Conventional human intelligence has been used to develop mobility solutions since the proverbial ‘invention of the wheel’. Feedback mechanisms such as energy expended and durability has led to design optimisations in mobility design for millennia past. To effectively manage safety and traffic congestion, rules of conduct have been issued by decree, and followed so as to encourage safety, throughput and avoid traffic infraction penalties. Human intelligence for optimisation of design and operations have progressed public transportation to a point where improvements are now becoming fractional as compared to before, and the next step change will come from innovation beyond conventional thought. Maybe Artificial Intelligence will bring it about?
The history of Artificial Intelligence (AI) has had cycles of success, misplaced optimism and resulting cutbacks in enthusiasm and funding. There have also been cycles of introducing new creative approaches and systematically refining the best ones. AI has advanced more rapidly in the past decade because of greater use of scientific methods in experimenting with and comparing approaches. Where we are today, there is justified enthusiasm for solving engineering problems and we are on the path to solving social problems.
First we will start with where AI is already at work:
In 2005, a driverless robotic car named STANLEY raced through the Mojave desert, a rough and unknown terrain at 22mph, finishing the 132 mile course using cameras, radar, and laser rangefinders to sense the environment and command through its onboard software a navigation and execution plan.
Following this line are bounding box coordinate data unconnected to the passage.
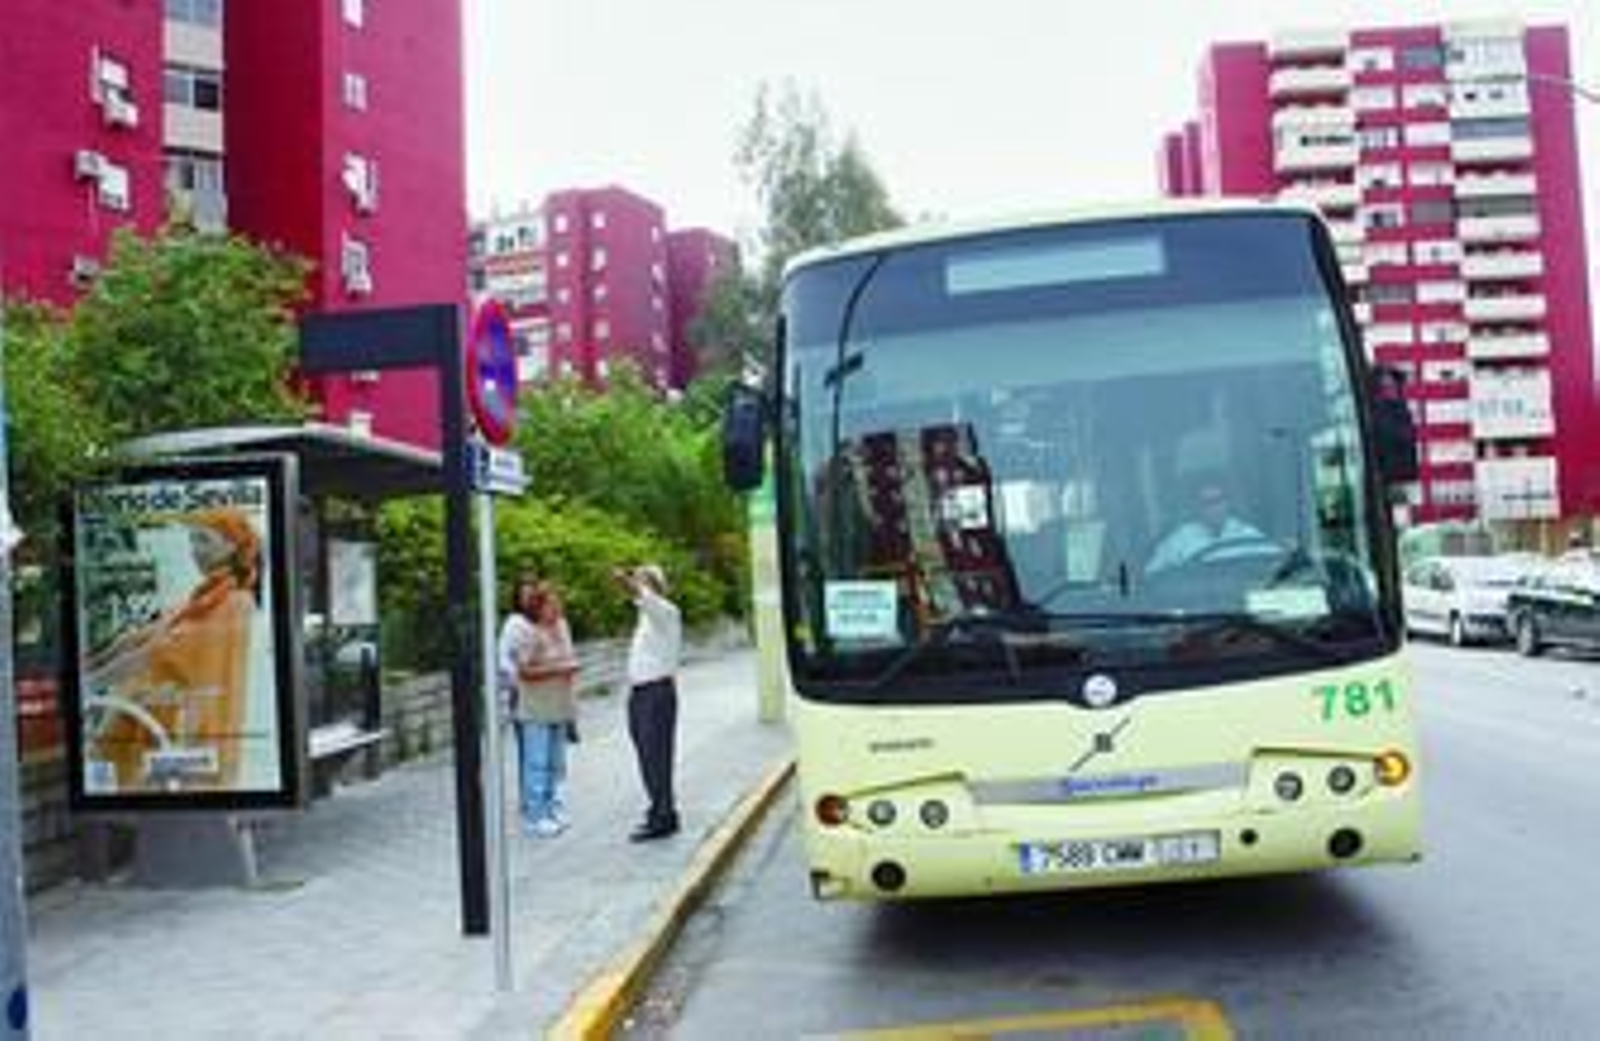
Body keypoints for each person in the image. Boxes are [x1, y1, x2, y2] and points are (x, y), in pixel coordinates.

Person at [82, 508, 261, 793]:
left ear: (231, 546)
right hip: (173, 739)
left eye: (204, 541)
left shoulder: (232, 603)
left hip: (190, 742)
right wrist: (93, 665)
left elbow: (154, 653)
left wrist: (91, 683)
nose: (195, 551)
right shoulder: (202, 600)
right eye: (192, 541)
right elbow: (138, 640)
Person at [498, 577, 579, 837]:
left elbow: (569, 657)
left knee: (556, 763)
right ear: (539, 607)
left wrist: (568, 669)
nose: (557, 609)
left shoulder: (562, 627)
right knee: (537, 762)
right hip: (536, 706)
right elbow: (525, 671)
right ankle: (535, 816)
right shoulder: (529, 631)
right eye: (551, 605)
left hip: (559, 704)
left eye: (558, 604)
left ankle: (551, 808)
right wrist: (560, 668)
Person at [615, 563, 683, 842]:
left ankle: (663, 817)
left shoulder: (665, 612)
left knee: (656, 756)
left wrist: (625, 580)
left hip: (656, 693)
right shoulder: (647, 617)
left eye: (642, 581)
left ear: (653, 585)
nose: (637, 587)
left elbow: (643, 596)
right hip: (642, 692)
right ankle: (660, 809)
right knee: (647, 754)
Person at [1145, 481, 1268, 574]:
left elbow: (1276, 565)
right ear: (1197, 507)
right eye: (1207, 503)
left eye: (1218, 500)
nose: (1214, 508)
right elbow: (1153, 575)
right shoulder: (1180, 540)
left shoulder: (1248, 535)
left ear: (1228, 503)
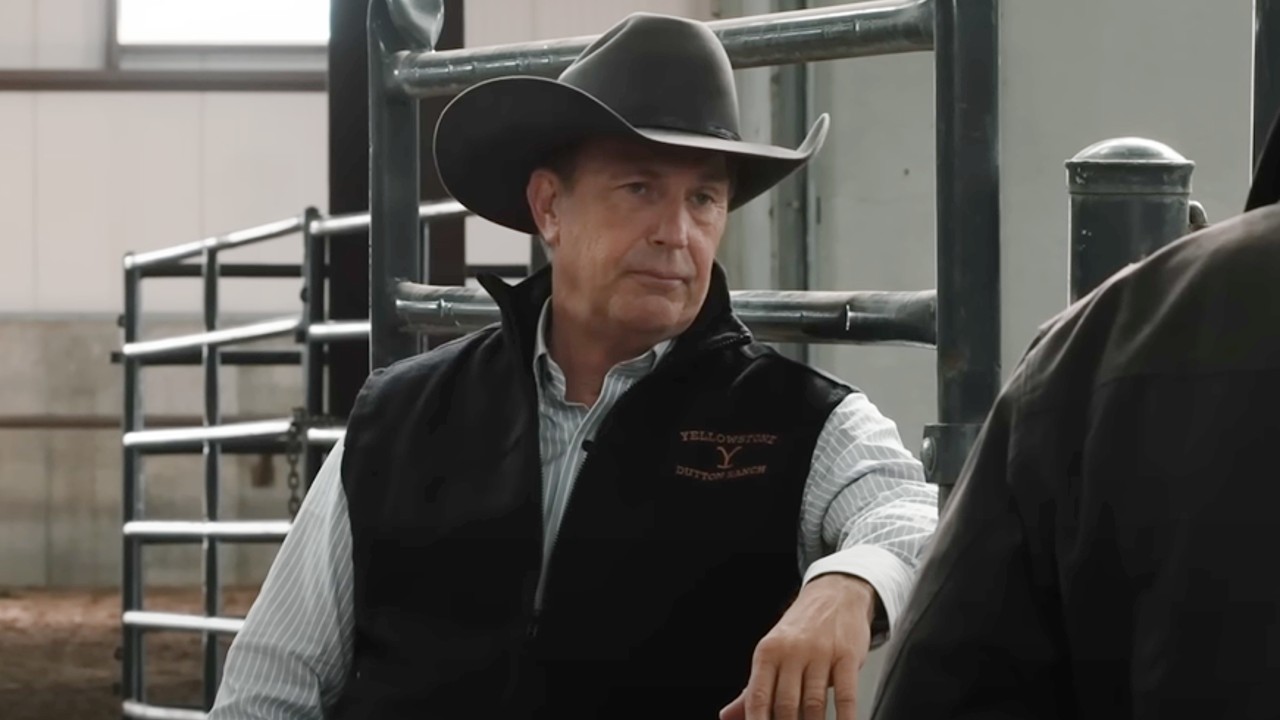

Thirteen years later, several vehicle manufacturers and startups are experienced in running trials on public roads that are collecting valuable data and producing the rules around which private vehicles and public transportation will interact and improve mobility.
Automated speech recognition systems are in place to improve customer service and to understand the sentiment of the service being delivered. Speech recognition on ticket vending machines is being used to issue tickets for visually impaired passengers and in the future could even be used to authorise payments. Determining passenger moods on public transit through analysing speech patterns could yield opportunities for advertisers and even the PTO to improve the passenger perception through actuating the lighting, ventilation or sound on-board.
Systems that detect, diagnose and recover from problems are perhaps classified best as a complex algorithm with principles of control theory. Where the exercise becomes more interesting is when predictive maintenance and servicing are prescribed through validation of data-points in real-time. With any planning or scheduling activity there are several stakeholders to address, and AI due to its inherent characteristics to think, decide and act based on the defined economic incentives.
Recent progress in understanding the theoretical basis for intelligence has gone hand-in-hand with improvements in the capabilities of real systems. The subfields of AI have become more integrated and AI has found common ground with other disciplines.
Significant AI investments are occurring today to improve private transport, and this is a rational focus due to the increased margins in the Business to Consumer (B2C) environment. Public transport inherently benefits as a result of the private transport investment, and this is a net benefit to mobility. In defining a problem for Artificial Intelligence to solve, the Agent (AI) must detect its environment and control its actuators to achieve the highest economic output based on the conditions defined. Therein lies the key challenge for why public transport operators should be ready to work on Artificial Intelligence problems to define the problem space; with the correct economic incentives. Public transport operators and transit authorities exist under the mandate to democratise transportation, increase population mobility and reduce environmental impact. Although each public transport operator or transit authority’s specific mandate and methodology may defer, there is a need to define the economic incentives for AI to solve problems hand-in-hand with the brilliant individuals that utilise their vast knowledge, experience and intellect.
The next big steps in public transportation will come from a blend of technical, sociological and economic levers that need to be adjusted. The ideal problem for AI to solve is one in which humans do not seek validation of their assumed hypothesis, but rather are suggested by the AI as to WHICH problem need to be solved, and proposing experiments and data-sets to be collected and examined. Engineers have used Computer-Aided Design (CAD) tools for decades, and the next generation of computers will be powered by AI to not only design solutions to known problems, but to find unknown problems to which both engineering and non-engineering solutions will guide us to the answer.